• **Task**
Take everything from the line containing "family: Passerellidae" down to the line containing "class: Lycopodiopsida", change "common name" to "vernacular name", and write out those lines again with nothing else altered.

(Stored data entries)
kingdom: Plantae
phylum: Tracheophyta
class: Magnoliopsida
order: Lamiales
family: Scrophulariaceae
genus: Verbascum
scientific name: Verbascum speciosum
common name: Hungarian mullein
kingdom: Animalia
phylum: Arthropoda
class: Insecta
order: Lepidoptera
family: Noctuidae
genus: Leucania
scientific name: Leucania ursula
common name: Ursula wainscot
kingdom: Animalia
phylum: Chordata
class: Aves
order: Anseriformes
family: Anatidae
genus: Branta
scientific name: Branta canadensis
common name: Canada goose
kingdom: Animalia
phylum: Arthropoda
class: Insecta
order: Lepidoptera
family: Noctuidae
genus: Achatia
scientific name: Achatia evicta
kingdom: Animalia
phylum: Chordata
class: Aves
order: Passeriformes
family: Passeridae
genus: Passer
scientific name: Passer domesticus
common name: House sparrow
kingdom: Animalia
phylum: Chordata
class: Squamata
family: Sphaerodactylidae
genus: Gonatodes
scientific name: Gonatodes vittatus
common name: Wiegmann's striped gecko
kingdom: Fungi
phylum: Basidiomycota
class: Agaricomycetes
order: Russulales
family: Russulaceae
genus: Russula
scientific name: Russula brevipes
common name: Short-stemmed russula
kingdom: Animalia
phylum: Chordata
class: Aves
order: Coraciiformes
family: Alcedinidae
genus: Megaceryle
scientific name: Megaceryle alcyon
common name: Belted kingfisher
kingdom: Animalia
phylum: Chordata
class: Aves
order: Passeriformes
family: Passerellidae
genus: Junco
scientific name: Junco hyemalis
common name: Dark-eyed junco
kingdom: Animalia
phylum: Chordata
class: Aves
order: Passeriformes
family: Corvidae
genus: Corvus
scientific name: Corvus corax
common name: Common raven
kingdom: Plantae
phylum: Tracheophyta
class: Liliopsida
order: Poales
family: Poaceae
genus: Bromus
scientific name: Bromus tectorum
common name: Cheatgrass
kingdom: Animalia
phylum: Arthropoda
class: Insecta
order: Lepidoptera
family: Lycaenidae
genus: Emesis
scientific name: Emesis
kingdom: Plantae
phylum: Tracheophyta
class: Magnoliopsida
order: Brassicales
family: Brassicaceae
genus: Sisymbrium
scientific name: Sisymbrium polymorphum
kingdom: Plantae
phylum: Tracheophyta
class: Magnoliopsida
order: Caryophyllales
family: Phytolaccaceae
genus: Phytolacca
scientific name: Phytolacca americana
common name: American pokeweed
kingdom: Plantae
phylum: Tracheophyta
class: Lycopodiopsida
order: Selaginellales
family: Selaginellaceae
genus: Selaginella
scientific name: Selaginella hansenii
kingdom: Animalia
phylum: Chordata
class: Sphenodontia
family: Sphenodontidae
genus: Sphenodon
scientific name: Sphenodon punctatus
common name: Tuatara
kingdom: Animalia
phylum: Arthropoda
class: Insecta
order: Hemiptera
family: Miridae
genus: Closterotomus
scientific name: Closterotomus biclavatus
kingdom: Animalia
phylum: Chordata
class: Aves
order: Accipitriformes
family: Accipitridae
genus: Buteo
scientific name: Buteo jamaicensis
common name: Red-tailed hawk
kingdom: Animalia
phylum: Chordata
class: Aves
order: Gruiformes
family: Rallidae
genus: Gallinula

• **The solution**
family: Passerellidae
genus: Junco
scientific name: Junco hyemalis
vernacular name: Dark-eyed junco
kingdom: Animalia
phylum: Chordata
class: Aves
order: Passeriformes
family: Corvidae
genus: Corvus
scientific name: Corvus corax
vernacular name: Common raven
kingdom: Plantae
phylum: Tracheophyta
class: Liliopsida
order: Poales
family: Poaceae
genus: Bromus
scientific name: Bromus tectorum
vernacular name: Cheatgrass
kingdom: Animalia
phylum: Arthropoda
class: Insecta
order: Lepidoptera
family: Lycaenidae
genus: Emesis
scientific name: Emesis
kingdom: Plantae
phylum: Tracheophyta
class: Magnoliopsida
order: Brassicales
family: Brassicaceae
genus: Sisymbrium
scientific name: Sisymbrium polymorphum
kingdom: Plantae
phylum: Tracheophyta
class: Magnoliopsida
order: Caryophyllales
family: Phytolaccaceae
genus: Phytolacca
scientific name: Phytolacca americana
vernacular name: American pokeweed
kingdom: Plantae
phylum: Tracheophyta
class: Lycopodiopsida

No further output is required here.